L’amministratore che non riscuote gli oneri condominiali rischia la revoca

L’amministratore che non riscuote gli oneri condominiali dai condomini morosi non commette un atto di cattiva gestione, se giustifica di non avere intrapreso la procedura esecutiva a causa dell’incerta solvibilità dei condomini. Lo ha chiarito la Cassazione, con una recente ordinanza dello scorso settembre. Questi i fatti. Durante una controversia intentata dai condomini per cattiva gestione contro un amministratore, quest’ultimo è riuscito a dimostrare che gli atti di precetto contro i condomini morosi sono stati effettivamente notificati.
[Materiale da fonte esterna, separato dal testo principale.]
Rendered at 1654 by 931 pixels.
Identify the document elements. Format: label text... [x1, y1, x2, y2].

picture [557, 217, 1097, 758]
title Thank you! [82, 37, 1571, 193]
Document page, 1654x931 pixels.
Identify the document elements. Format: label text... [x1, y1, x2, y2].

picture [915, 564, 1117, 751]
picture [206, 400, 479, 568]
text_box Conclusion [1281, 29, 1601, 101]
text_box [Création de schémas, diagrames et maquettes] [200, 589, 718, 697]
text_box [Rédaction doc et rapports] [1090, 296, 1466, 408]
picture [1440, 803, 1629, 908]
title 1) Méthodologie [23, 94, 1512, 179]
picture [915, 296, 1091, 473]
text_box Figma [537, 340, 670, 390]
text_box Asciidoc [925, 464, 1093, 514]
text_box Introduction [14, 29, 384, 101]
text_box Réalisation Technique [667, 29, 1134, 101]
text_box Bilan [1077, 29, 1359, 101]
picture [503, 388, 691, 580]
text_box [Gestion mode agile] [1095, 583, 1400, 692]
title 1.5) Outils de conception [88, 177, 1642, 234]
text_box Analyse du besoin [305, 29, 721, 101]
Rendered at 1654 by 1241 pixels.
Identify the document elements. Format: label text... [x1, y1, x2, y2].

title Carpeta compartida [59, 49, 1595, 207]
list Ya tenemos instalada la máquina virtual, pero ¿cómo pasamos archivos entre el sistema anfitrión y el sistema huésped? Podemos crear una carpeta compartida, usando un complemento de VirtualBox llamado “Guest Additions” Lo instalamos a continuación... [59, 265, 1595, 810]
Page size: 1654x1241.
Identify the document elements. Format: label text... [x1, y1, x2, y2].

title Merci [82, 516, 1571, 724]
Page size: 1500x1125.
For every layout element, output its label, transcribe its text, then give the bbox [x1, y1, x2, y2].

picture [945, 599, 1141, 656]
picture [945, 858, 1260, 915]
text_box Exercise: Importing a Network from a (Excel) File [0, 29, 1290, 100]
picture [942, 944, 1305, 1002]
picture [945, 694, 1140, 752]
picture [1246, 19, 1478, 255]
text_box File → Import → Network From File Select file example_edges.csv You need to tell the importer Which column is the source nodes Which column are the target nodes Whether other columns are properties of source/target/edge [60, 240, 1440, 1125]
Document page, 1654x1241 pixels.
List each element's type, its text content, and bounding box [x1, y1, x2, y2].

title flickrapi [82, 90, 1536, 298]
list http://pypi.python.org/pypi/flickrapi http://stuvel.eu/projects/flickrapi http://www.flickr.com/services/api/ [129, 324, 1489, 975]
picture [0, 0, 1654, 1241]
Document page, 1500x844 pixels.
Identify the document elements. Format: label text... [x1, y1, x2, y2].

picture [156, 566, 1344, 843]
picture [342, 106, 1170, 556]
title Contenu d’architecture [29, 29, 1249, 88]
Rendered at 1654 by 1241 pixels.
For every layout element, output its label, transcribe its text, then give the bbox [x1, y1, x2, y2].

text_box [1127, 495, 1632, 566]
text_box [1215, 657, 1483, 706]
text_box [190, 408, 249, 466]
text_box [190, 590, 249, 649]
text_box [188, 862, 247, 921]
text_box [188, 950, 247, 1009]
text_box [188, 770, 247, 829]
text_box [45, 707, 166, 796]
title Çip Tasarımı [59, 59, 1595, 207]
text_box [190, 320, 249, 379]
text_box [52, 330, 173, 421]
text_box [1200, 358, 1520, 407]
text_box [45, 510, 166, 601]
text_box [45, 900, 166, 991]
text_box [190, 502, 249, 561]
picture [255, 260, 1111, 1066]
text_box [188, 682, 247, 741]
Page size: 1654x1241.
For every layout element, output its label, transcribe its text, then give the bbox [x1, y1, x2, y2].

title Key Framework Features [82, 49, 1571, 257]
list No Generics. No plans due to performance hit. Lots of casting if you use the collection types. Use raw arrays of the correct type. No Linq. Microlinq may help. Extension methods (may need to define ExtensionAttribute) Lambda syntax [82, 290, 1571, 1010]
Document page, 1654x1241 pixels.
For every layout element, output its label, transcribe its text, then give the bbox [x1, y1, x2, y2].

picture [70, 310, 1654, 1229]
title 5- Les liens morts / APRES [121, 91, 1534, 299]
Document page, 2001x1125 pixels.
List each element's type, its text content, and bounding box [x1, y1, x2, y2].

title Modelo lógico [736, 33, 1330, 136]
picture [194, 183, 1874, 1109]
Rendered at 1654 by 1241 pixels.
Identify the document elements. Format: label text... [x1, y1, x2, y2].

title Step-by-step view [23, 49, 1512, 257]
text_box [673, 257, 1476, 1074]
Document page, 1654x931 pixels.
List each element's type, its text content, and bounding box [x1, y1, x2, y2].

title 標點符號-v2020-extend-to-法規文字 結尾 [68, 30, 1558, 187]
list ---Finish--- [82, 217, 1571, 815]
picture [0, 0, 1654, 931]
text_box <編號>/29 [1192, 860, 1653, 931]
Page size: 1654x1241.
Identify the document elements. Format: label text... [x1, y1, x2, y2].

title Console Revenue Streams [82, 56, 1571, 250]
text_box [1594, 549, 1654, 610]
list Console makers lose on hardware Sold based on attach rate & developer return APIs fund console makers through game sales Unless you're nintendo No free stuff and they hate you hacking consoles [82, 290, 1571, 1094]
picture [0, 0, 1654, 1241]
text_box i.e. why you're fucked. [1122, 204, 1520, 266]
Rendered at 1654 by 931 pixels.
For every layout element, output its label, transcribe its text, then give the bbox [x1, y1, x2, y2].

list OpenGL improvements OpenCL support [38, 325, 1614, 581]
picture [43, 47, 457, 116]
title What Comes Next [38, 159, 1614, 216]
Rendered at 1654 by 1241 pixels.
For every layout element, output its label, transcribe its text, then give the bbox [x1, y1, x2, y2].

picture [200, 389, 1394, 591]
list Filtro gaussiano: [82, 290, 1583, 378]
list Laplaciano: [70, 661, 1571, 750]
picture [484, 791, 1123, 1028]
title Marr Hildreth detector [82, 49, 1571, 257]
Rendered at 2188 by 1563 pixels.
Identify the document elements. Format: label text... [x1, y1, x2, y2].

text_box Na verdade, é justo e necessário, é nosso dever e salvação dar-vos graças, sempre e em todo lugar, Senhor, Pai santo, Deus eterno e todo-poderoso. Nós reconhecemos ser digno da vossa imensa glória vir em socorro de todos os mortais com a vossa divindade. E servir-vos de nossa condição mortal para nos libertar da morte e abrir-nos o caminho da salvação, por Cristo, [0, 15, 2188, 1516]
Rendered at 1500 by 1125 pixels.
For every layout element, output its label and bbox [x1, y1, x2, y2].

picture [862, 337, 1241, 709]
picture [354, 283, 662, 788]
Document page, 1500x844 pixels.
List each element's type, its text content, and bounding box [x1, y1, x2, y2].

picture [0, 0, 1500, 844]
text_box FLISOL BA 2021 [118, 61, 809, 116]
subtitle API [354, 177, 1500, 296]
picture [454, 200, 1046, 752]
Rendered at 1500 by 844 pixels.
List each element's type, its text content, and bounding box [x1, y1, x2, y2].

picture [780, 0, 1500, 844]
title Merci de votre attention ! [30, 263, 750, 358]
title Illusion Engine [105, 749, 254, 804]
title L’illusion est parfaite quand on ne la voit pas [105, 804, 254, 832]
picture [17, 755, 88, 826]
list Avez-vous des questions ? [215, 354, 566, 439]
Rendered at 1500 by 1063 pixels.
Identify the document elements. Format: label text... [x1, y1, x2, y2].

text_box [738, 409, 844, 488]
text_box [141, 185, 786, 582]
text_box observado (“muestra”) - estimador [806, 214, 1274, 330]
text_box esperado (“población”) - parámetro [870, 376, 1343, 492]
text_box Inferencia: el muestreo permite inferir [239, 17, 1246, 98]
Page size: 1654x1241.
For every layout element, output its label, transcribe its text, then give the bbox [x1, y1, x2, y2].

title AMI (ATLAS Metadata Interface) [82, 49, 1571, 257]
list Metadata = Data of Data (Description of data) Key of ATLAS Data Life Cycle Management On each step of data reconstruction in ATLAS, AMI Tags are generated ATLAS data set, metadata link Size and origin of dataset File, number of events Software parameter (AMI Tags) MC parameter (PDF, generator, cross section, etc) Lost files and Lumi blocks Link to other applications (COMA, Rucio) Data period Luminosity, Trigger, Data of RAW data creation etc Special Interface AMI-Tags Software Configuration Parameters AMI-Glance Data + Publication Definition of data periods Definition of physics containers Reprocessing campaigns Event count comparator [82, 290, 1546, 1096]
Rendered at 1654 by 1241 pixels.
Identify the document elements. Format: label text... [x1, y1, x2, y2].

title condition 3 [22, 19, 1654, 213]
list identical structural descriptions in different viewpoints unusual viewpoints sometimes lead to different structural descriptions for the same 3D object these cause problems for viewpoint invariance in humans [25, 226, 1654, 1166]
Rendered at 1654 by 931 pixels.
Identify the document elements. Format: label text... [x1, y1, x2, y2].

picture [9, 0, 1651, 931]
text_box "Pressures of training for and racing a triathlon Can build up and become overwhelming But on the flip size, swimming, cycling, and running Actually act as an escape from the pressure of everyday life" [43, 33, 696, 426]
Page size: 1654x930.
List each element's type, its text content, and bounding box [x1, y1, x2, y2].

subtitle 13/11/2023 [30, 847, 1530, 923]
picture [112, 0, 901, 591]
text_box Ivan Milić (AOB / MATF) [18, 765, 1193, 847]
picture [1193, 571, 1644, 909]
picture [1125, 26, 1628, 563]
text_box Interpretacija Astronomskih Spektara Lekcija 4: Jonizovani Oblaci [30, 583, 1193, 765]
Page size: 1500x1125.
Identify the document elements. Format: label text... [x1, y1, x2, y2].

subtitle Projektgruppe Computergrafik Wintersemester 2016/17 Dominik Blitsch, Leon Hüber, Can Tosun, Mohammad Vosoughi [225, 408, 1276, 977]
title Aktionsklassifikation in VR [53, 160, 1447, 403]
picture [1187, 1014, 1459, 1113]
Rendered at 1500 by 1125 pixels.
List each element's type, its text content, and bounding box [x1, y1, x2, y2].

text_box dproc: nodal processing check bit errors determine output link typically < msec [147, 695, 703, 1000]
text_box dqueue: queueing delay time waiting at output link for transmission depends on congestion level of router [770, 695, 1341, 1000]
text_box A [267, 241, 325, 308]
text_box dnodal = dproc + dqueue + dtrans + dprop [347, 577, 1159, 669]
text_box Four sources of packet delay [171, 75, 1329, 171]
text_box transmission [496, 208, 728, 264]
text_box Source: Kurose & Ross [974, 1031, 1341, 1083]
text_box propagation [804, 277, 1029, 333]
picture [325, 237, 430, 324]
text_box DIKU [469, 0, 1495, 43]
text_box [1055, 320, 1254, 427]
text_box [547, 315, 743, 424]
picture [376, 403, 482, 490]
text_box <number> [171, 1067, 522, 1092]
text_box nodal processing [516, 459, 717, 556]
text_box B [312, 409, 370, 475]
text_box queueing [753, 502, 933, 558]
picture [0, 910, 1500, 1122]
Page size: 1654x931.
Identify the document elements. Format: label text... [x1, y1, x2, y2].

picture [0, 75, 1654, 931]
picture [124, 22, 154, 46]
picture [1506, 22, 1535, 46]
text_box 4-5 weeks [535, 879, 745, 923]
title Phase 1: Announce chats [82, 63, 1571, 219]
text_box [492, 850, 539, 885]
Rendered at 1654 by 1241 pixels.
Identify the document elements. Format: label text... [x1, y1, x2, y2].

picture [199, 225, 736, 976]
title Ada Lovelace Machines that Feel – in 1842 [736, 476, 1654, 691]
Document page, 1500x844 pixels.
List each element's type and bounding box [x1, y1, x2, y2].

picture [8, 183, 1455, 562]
I giudici di merito hanno allora stabilito che la decisione di avviare o no una successiva fase di esecuzione forzata rientra nei poteri discrezionali dell’amministratore e ciò non integra un fatto di cattiva gestione. Tra le incombenze dell’amministratore c’è, infatti, il dovere di riscuotere i contributi necessari per la gestione del condominio e con la riforma del condominio (legge 220/2012), l’amministratore ha poi l’obbligo di agire per la riscossione forzata delle somme dovute dagli obbligati entro sei mesi dalla chiusura dell’esercizio. Ancora, sempre secondo la riforma, l’amministratore può essere revocato giudizialmente se, dopo avere promosso azione giudiziaria per la riscossione delle somme dovute dal condomino, abbia omesso di curare diligentemente l’azione giudiziaria e la successiva eventuale azione esecutiva coattiva. Ora, alla luce di questa recente ordinanza della Cassazione, pare che l’amministratore che ometta di eseguire azioni esecutive nei confronti dei condomini morosi, purché lo giustifichi, non rischia l’azione di mala gestio da parte degli altri condomini non morosi, ma potrebbe essere revocato giudizialmente, perché responsabile nei confronti del condominio per inadempimento.